Alors que les grandes manœuvres diplomatiques s’accélèrent au sein de l’Espace Francophone, une question brûle les lèvres des observateurs à Kinshasa et Paris : quelle est la stratégie réelle de la République Démocratique du Congo pour briguer le Secrétariat Général de l’Organisation Internationale de la Francophonie (OIF) ?. Aussi, Pourquoi Kinshasa garde le silence ? Devons-nous comprendre que ce silence est-il , lui-même, une réponse déjà ? Ou la RDC actuelle veut céder ce siège aux agresseurs de son état comme par le passé ?,…
Premier pays francophone au monde par sa population, la RDC occupe naturellement une place de pivot au sein de l’institution. Pourtant, alors que les échéances approchent, les couloirs du Palais de la Nation restent étonnamment silencieux. Ce mutisme contraste avec l’activisme habituel des nations candidates qui, généralement, lancent de vastes campagnes de lobbying des mois à l’avance. Est-ce une nouvelle stratégie Tshisekedi ?

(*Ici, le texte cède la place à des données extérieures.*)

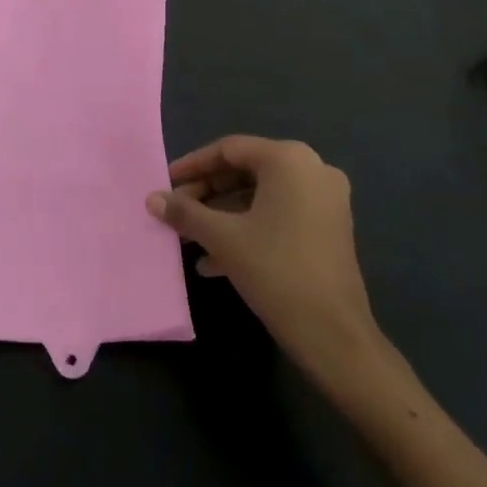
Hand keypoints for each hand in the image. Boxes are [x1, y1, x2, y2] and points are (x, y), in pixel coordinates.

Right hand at [146, 136, 381, 389]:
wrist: (335, 336)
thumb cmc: (276, 271)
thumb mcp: (222, 238)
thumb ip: (185, 212)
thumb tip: (151, 198)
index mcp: (288, 159)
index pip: (229, 150)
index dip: (192, 166)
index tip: (165, 183)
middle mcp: (312, 170)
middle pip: (245, 171)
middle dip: (206, 194)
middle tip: (175, 210)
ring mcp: (325, 200)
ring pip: (260, 197)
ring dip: (222, 215)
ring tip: (189, 238)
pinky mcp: (328, 229)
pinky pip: (278, 216)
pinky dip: (247, 230)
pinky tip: (214, 261)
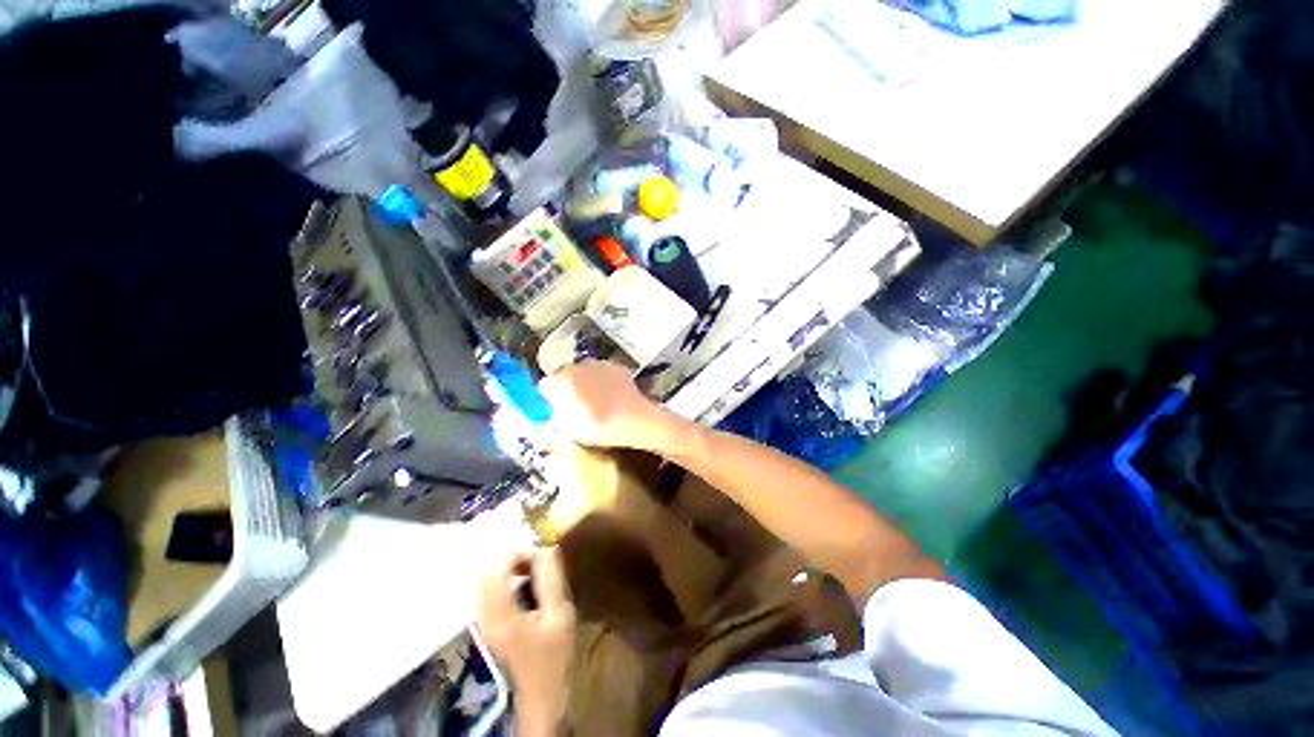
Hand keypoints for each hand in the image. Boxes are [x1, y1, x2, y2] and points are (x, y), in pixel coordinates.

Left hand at [477, 548, 575, 735]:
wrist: (541, 694)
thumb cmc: (553, 656)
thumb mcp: (559, 615)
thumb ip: (551, 580)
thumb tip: (546, 549)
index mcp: (500, 614)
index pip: (497, 568)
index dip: (518, 553)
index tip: (540, 555)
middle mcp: (484, 615)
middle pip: (489, 571)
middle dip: (513, 559)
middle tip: (538, 562)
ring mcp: (484, 621)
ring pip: (489, 580)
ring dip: (510, 569)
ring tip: (535, 571)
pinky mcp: (489, 624)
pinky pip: (492, 591)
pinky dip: (508, 581)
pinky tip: (527, 587)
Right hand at [539, 361, 679, 451]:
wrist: (635, 419)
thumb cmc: (597, 426)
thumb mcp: (568, 428)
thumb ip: (556, 414)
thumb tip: (555, 407)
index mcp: (563, 379)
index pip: (546, 384)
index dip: (550, 397)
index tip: (556, 407)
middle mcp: (579, 365)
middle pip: (565, 374)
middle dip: (568, 386)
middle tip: (575, 405)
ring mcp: (600, 363)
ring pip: (585, 371)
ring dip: (586, 382)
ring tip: (596, 400)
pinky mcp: (617, 366)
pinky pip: (603, 372)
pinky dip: (603, 381)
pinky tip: (611, 396)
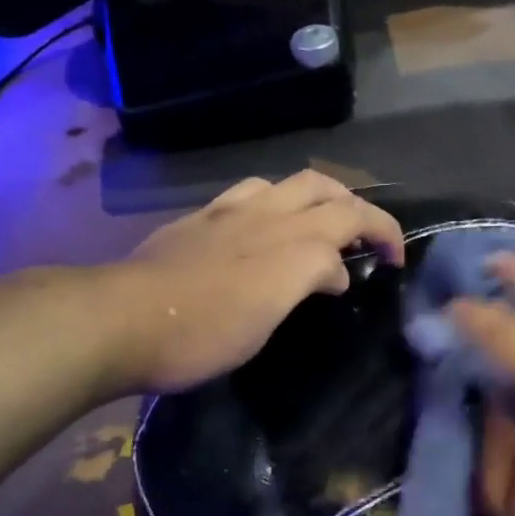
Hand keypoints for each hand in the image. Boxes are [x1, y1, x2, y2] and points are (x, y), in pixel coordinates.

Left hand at [101, 171, 403, 394]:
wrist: (121, 318)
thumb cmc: (200, 332)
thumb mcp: (265, 321)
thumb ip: (307, 283)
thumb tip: (333, 274)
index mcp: (291, 246)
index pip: (354, 223)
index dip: (384, 238)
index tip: (394, 264)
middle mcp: (267, 216)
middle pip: (329, 191)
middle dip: (361, 210)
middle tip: (369, 240)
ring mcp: (231, 212)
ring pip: (292, 183)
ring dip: (322, 197)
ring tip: (324, 226)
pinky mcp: (202, 217)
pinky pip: (253, 191)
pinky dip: (278, 200)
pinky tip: (268, 224)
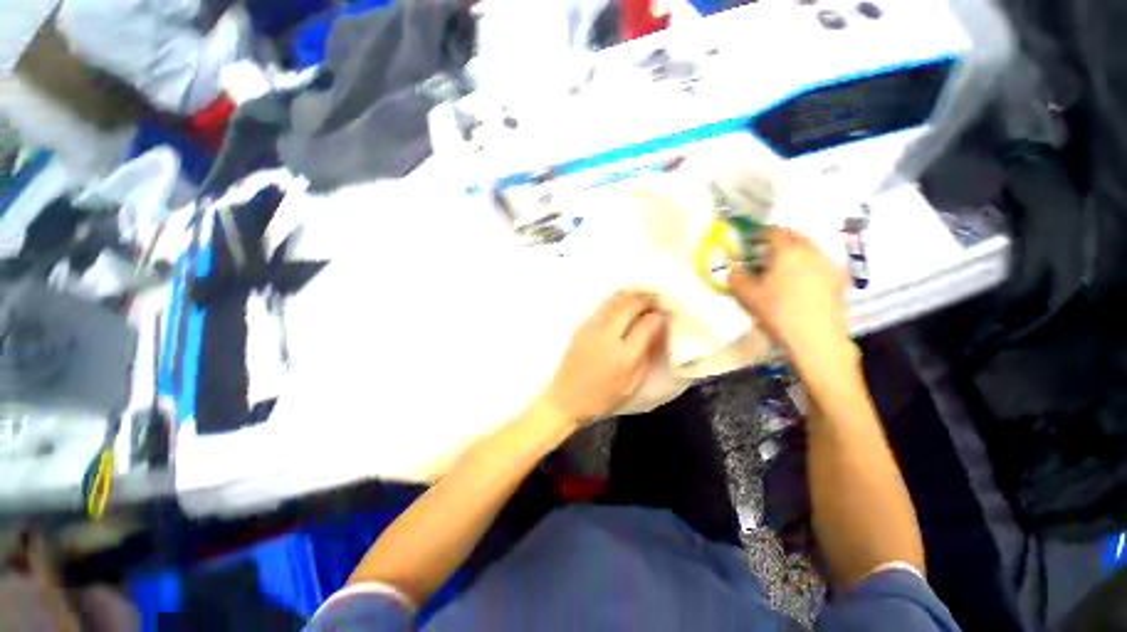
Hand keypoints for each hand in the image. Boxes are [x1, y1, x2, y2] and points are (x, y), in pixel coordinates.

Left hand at [539, 291, 668, 425]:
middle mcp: (607, 336)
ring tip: (642, 295)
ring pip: (614, 300)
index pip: (647, 325)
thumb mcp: (631, 385)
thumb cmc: (601, 397)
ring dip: (631, 295)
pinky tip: (623, 302)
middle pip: (630, 305)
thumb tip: (659, 334)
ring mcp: (591, 328)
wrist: (564, 397)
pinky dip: (616, 299)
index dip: (659, 316)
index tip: (665, 313)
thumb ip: (647, 358)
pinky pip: (602, 305)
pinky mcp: (581, 326)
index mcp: (623, 355)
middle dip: (646, 298)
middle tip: (655, 299)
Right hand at [728, 228, 850, 362]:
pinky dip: (810, 266)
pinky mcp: (839, 279)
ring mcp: (828, 265)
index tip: (751, 242)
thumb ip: (737, 280)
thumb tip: (731, 272)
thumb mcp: (749, 296)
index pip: (773, 232)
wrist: (816, 336)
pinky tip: (803, 281)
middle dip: (780, 241)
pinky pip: (822, 264)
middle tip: (767, 254)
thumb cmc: (778, 312)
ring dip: (796, 253)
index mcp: (787, 251)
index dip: (760, 234)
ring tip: (785, 268)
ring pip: (811, 249)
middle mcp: (810, 251)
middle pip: (795, 237)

Connu pour son activisme diplomatique avéré, le Président congolais , depuis son accession à la magistrature suprême ne laisse rien au hasard sur le plan international s’agissant de son pays. Pour la candidature du Grand Congo à l’OIF, le peuple congolais s’étonne et constate que la balle n’est pas encore sur l’aire de jeu.
Les pistes d’une réserve calculée
Plusieurs hypothèses peuvent expliquer cette posture inhabituelle. Engagée par la crise dans l’Est du pays et les tensions avec ses voisins notamment le rwanda, la diplomatie congolaise pourrait juger secondaire la course aux postes internationaux, préférant concentrer son énergie sur le plaidoyer sécuritaire pour en finir une fois pour toute.
Aussi, dans la diplomatie , un principe veut que le silence ne soit pas considéré comme l’inaction. Kinshasa pourrait privilégier une diplomatie souterraine, loin des effets d’annonce, pour sonder ses alliés africains avant de se dévoiler et jouer sa carte.
Ce désintérêt apparent peut aussi être interprété comme une forme de distanciation vis-à-vis d’une organisation dont la RDC a parfois critiqué la tiédeur face aux enjeux de souveraineté territoriale et de son conflit permanent avec le rwanda, qui sa candidate, gère actuellement cette organisation qui ne s’est jamais prononcé ouvertement sur cette guerre d’agression de son pays.
Enjeux d’une décision
Le choix de briguer ou non la tête de l’OIF n’est pas anodin. Pour la RDC, occuper ce poste serait une consécration de son leadership diplomatique, linguistique et culturel. À l’inverse, s’abstenir de présenter une candidature forte pourrait être perçu comme un aveu de désintérêt pour un espace francophone en pleine mutation géopolitique.
En restant dans l’ombre, la RDC laisse le champ libre à d’autres ambitions, mais elle garde aussi l’avantage de la surprise. Reste à savoir si ce silence est le signe d’une stratégie de repli ou celui d’un bond imminent. En plus du côté de la RDC, les meilleures cartes ne manque nullement pas.